Repeat exactly the lines from the start of the material below up to and including the "soap dispenser [629,344,671,436]" line.

# # #

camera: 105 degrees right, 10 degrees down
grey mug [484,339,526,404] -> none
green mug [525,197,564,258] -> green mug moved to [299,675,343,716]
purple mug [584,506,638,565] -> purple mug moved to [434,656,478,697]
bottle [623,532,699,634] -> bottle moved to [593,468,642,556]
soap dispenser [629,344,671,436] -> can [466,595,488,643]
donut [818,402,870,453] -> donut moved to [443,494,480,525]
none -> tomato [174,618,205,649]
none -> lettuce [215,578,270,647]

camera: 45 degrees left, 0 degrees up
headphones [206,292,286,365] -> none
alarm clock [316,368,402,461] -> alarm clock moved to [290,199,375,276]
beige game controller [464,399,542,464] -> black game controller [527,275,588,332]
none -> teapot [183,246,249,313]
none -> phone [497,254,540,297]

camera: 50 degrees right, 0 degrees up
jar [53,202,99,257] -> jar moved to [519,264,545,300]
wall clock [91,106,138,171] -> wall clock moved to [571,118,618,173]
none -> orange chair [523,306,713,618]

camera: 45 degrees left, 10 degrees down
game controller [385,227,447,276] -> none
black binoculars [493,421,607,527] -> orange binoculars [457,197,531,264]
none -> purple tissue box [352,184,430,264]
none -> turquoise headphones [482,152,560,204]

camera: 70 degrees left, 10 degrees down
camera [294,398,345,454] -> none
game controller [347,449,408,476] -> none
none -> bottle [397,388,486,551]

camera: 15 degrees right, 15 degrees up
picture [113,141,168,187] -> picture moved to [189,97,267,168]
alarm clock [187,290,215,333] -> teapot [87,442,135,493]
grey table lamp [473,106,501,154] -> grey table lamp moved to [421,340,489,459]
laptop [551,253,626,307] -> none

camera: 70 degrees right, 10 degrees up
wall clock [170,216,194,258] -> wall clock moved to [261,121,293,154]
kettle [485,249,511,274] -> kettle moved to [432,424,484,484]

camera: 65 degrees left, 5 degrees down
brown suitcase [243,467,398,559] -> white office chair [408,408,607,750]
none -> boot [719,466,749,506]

# # #

§ YOUR SOLUTION
camera: 105 degrees right, 10 degrees down
grey mug [484,339,526,404] -> none
green mug [525,197,564,258] -> green mug moved to [299,675,343,716]
purple mug [584,506,638,565] -> purple mug moved to [434,656,478,697]
bottle [623,532,699,634] -> bottle moved to [593,468,642,556]
soap dispenser [629,344,671,436] -> can [466,595,488,643]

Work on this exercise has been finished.